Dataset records
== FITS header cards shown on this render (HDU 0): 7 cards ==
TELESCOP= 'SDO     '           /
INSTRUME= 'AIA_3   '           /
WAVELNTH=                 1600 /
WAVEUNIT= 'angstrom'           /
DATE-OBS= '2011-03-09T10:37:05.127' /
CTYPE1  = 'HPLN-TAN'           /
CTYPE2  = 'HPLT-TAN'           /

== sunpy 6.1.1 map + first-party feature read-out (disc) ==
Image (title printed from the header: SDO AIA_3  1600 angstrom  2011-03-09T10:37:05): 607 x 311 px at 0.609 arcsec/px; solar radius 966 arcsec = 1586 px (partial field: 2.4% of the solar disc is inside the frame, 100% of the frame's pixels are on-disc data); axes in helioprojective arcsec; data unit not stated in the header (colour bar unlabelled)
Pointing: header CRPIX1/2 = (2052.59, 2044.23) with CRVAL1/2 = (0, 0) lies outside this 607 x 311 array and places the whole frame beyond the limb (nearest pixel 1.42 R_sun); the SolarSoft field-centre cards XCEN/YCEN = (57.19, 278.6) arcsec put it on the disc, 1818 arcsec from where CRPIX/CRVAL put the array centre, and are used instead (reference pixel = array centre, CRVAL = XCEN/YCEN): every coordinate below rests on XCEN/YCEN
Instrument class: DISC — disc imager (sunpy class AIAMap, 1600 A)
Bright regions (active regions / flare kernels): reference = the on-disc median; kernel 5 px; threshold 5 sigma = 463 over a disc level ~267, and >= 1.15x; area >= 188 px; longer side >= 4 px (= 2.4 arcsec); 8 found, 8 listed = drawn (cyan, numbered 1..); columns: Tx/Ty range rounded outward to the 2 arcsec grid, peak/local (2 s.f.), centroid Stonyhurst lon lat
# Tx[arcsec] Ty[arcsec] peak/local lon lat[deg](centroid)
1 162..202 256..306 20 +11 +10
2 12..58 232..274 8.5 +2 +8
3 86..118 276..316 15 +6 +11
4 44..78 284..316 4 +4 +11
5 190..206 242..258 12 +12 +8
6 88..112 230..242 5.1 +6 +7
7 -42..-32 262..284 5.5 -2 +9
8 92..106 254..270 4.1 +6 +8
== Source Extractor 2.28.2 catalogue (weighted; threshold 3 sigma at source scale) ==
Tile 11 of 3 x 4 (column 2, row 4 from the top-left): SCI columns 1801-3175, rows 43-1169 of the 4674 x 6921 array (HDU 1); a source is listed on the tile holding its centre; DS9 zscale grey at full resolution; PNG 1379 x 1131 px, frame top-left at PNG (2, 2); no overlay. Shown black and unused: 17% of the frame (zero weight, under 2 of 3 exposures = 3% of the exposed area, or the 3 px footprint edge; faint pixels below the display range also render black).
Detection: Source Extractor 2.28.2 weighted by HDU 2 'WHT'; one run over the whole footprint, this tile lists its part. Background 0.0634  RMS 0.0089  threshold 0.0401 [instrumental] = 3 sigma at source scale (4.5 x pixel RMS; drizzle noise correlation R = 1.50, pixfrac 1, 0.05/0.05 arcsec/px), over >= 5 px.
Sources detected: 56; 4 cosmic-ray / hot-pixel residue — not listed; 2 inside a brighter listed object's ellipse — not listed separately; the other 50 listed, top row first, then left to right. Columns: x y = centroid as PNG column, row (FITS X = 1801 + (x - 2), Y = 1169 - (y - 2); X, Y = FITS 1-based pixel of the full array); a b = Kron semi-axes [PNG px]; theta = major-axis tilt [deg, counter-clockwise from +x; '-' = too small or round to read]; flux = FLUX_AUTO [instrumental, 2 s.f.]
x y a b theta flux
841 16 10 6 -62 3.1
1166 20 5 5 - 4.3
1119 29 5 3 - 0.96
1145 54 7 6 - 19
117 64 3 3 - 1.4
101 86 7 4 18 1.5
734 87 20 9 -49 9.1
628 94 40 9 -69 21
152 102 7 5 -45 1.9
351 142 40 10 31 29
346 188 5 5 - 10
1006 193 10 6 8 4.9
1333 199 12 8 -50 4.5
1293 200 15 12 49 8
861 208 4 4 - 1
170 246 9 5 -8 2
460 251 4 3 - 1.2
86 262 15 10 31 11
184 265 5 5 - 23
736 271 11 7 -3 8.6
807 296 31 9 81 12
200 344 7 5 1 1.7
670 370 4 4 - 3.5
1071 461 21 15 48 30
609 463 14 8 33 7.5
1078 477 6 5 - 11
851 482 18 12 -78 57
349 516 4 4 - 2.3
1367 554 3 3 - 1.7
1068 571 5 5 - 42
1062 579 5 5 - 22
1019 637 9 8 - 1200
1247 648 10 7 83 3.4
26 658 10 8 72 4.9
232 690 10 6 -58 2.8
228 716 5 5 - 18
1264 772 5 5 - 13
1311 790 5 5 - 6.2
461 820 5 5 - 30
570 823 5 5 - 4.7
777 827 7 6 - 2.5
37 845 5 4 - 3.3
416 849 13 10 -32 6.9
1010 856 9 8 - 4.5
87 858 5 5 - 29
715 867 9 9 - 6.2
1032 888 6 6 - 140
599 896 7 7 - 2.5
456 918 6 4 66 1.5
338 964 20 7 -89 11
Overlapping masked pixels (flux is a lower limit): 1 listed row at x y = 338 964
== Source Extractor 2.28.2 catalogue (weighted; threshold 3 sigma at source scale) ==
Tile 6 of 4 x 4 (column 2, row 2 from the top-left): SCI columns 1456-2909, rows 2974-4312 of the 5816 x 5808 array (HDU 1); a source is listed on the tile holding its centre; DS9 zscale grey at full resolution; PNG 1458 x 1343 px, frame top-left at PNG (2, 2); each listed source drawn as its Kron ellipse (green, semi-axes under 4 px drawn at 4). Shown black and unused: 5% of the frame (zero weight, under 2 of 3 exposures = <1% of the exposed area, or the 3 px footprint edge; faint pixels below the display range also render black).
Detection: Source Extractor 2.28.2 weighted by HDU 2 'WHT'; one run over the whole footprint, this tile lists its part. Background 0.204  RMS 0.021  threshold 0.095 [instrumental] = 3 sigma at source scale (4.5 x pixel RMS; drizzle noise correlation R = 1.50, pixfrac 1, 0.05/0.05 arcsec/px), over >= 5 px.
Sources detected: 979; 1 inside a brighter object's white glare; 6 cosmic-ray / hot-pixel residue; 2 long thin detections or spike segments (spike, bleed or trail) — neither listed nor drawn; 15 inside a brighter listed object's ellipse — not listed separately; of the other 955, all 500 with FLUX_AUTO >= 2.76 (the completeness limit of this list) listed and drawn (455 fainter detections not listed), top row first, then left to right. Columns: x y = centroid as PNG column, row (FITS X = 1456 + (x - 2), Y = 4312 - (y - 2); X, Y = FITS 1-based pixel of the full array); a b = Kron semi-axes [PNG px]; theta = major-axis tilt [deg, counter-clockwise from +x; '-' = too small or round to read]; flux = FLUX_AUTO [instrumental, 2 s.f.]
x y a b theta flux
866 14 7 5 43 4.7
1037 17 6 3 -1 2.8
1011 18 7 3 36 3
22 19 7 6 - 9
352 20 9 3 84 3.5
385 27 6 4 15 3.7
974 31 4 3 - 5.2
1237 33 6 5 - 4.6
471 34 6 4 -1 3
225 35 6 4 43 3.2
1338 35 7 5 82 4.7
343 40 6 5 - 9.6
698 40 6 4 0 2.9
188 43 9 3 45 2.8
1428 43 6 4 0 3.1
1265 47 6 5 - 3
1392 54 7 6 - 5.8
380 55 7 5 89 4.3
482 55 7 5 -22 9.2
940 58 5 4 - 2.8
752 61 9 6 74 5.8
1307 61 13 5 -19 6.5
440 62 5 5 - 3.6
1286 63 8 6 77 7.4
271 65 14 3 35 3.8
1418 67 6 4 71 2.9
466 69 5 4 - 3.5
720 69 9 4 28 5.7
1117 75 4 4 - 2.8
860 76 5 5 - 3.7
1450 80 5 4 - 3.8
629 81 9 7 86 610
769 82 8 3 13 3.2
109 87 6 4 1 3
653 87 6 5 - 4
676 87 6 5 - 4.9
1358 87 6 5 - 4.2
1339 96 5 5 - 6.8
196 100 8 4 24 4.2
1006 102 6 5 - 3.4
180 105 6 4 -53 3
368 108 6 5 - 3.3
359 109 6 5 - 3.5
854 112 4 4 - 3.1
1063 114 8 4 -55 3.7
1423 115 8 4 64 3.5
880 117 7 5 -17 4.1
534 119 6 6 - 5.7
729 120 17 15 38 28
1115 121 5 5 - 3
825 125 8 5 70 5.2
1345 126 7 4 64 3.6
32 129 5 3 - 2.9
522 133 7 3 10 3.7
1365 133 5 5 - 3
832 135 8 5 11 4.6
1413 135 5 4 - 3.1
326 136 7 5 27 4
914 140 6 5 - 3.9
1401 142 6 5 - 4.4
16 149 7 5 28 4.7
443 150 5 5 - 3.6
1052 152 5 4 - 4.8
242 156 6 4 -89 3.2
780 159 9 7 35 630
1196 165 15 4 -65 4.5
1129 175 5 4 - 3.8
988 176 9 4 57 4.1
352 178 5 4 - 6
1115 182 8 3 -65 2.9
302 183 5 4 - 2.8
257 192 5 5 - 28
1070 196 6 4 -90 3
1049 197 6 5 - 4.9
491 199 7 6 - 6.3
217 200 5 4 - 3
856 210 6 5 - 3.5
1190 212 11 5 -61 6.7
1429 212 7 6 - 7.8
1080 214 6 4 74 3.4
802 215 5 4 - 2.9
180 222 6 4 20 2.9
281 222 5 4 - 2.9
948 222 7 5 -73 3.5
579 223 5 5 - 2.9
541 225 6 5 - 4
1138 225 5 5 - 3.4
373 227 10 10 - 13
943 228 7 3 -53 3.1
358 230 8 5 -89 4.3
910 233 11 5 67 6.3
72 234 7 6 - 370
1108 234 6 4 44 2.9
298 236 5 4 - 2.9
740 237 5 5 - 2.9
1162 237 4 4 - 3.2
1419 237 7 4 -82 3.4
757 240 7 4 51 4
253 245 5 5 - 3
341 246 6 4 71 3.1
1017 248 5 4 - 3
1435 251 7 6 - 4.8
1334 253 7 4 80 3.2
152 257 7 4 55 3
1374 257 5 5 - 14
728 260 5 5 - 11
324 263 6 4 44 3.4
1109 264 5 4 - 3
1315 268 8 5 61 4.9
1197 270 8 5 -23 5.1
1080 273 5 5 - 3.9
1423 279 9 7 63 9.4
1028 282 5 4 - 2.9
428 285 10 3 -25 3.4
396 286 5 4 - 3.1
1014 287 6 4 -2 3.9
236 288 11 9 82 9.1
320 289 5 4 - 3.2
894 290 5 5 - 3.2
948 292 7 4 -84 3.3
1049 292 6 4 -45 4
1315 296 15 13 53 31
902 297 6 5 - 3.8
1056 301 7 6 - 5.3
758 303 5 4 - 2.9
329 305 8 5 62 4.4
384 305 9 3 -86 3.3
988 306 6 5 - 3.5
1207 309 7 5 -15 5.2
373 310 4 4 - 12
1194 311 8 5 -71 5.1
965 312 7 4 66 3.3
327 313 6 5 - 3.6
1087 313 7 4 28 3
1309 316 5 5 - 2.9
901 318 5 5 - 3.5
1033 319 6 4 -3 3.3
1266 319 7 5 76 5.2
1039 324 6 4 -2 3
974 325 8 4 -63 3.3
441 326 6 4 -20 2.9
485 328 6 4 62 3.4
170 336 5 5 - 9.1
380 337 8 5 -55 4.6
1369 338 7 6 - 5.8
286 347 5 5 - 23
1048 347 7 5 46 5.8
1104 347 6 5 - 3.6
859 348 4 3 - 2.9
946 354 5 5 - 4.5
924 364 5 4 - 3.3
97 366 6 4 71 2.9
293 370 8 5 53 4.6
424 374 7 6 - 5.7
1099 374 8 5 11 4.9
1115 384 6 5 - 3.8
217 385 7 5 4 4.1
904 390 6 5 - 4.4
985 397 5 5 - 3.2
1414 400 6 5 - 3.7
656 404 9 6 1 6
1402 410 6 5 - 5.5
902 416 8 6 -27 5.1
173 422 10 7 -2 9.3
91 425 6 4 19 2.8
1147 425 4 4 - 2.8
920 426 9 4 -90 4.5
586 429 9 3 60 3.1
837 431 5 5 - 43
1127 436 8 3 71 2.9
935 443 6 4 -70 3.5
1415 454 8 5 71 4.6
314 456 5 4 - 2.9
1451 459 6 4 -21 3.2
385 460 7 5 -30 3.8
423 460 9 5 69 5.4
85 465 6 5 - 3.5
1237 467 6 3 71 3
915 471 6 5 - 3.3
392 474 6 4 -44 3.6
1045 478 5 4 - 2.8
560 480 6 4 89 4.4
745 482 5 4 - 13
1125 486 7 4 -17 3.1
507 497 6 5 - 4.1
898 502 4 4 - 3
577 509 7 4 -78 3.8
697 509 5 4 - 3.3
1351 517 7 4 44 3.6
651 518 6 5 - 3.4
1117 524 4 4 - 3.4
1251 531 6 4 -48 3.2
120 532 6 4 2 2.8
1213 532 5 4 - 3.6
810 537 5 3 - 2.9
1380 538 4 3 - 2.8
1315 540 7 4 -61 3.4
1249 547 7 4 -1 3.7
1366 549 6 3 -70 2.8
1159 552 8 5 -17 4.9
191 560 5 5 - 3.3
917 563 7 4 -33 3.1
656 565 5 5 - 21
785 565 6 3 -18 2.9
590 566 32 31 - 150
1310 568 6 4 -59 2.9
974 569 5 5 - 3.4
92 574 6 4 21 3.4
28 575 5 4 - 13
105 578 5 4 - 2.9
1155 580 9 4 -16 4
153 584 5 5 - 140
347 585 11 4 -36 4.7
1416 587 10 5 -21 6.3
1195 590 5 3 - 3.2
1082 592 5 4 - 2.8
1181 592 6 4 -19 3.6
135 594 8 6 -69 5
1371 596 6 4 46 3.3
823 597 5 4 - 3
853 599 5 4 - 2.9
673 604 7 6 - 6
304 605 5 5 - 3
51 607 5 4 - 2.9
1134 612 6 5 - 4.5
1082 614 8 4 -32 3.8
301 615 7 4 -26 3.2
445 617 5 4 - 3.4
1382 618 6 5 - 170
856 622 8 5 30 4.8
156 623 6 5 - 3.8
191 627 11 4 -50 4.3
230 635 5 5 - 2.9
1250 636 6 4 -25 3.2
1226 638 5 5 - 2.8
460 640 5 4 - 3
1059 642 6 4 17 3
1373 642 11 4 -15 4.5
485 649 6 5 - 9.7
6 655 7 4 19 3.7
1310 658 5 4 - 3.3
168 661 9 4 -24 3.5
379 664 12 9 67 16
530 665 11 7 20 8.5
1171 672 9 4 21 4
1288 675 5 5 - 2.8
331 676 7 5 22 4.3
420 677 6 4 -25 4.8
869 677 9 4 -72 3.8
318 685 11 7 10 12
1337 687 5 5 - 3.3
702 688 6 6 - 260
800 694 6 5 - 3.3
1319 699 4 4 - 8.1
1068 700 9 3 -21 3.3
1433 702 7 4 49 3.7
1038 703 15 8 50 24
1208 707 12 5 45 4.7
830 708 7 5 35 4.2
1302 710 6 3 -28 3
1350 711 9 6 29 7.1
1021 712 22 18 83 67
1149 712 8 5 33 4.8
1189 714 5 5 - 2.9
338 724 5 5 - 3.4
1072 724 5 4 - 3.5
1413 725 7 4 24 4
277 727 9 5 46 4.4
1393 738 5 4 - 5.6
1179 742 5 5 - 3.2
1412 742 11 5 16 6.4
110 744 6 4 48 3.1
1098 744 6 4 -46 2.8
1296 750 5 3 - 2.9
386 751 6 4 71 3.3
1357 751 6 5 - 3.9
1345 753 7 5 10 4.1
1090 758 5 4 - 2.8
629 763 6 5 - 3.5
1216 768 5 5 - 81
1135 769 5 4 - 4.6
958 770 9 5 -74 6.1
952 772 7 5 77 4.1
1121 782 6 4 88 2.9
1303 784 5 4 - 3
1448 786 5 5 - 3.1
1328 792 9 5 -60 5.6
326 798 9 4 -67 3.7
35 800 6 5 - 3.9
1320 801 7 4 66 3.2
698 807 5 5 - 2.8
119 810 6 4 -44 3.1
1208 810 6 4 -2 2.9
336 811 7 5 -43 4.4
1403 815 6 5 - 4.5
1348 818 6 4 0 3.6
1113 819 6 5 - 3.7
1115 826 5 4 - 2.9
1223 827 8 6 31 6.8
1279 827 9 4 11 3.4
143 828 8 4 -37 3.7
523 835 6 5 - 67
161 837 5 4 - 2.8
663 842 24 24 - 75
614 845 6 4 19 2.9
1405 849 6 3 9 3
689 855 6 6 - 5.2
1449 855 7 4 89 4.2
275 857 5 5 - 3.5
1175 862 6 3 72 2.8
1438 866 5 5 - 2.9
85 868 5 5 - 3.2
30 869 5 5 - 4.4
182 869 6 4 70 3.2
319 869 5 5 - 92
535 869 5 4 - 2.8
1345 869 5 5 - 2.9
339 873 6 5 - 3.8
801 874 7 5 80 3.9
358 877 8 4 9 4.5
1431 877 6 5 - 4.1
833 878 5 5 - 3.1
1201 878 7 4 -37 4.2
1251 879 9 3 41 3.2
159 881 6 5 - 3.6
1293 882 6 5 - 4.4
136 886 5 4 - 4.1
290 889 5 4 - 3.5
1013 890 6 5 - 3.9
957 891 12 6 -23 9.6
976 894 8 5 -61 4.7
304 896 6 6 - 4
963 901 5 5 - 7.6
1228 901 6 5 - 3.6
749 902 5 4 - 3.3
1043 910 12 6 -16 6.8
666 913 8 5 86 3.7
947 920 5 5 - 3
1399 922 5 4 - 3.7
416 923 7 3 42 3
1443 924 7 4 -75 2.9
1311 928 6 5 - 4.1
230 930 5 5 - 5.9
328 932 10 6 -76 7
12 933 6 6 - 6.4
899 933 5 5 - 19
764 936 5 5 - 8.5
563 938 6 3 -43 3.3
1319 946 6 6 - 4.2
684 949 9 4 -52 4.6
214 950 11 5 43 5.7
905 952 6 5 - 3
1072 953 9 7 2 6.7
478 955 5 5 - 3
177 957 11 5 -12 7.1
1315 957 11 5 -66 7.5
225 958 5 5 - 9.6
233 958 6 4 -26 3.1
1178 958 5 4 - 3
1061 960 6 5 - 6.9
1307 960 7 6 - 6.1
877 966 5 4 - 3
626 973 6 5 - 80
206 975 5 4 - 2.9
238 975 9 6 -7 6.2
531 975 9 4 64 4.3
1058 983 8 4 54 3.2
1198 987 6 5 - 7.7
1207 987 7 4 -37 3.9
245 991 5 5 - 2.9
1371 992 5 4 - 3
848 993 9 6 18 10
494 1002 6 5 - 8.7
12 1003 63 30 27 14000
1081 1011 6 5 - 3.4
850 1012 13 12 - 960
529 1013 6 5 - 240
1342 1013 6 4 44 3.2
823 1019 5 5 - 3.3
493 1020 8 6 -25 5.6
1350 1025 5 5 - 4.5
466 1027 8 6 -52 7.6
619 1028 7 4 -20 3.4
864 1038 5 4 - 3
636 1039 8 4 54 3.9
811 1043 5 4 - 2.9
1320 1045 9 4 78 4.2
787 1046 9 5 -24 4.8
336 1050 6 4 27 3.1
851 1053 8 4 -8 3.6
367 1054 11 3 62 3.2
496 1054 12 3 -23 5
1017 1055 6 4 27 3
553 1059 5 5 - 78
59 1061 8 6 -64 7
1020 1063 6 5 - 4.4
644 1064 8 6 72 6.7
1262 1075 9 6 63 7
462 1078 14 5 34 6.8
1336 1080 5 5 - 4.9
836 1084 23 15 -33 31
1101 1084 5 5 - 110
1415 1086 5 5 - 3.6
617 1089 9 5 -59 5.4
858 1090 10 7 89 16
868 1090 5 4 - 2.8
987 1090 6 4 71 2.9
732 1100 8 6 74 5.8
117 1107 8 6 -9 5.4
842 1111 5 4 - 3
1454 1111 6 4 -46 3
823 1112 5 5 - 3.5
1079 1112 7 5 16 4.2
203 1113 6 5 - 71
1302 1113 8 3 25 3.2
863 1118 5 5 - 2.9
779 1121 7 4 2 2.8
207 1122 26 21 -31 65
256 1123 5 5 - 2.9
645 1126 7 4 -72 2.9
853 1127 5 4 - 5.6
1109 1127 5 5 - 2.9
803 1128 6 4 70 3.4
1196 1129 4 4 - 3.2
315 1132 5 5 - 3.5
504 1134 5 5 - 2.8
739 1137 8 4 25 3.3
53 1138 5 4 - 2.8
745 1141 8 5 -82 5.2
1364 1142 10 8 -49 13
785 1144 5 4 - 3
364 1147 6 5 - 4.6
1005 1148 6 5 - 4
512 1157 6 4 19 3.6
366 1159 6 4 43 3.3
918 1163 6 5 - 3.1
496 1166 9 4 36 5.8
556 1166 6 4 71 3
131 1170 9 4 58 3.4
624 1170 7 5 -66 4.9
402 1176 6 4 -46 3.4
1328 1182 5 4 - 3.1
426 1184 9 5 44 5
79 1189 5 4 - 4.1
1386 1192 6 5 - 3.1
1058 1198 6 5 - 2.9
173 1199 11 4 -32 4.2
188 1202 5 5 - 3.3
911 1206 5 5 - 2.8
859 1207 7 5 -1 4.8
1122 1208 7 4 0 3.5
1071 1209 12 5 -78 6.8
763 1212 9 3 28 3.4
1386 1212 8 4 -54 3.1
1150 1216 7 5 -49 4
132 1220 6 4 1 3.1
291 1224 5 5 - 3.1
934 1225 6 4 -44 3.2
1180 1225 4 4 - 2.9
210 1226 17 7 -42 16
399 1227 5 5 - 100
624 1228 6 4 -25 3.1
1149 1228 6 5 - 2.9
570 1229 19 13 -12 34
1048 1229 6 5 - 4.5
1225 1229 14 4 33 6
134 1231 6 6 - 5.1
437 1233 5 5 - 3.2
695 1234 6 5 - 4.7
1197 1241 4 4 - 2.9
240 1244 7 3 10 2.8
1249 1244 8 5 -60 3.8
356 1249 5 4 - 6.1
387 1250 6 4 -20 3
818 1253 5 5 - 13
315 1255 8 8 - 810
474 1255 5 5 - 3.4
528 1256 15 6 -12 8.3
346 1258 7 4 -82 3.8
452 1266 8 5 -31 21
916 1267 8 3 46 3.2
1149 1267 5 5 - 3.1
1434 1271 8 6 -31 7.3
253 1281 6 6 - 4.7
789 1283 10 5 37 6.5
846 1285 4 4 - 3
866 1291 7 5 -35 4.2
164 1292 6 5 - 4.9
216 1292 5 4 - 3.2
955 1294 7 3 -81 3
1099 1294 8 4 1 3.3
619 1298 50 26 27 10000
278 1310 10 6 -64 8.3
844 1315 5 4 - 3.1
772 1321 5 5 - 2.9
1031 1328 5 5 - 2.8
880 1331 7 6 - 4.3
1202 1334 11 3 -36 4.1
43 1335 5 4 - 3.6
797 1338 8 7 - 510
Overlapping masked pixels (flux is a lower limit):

→ **What is being asked**: Please count the lines in the records above that contain the string "angstrom", treating case as significant, and give only the number.

→ **Response to the task**: 2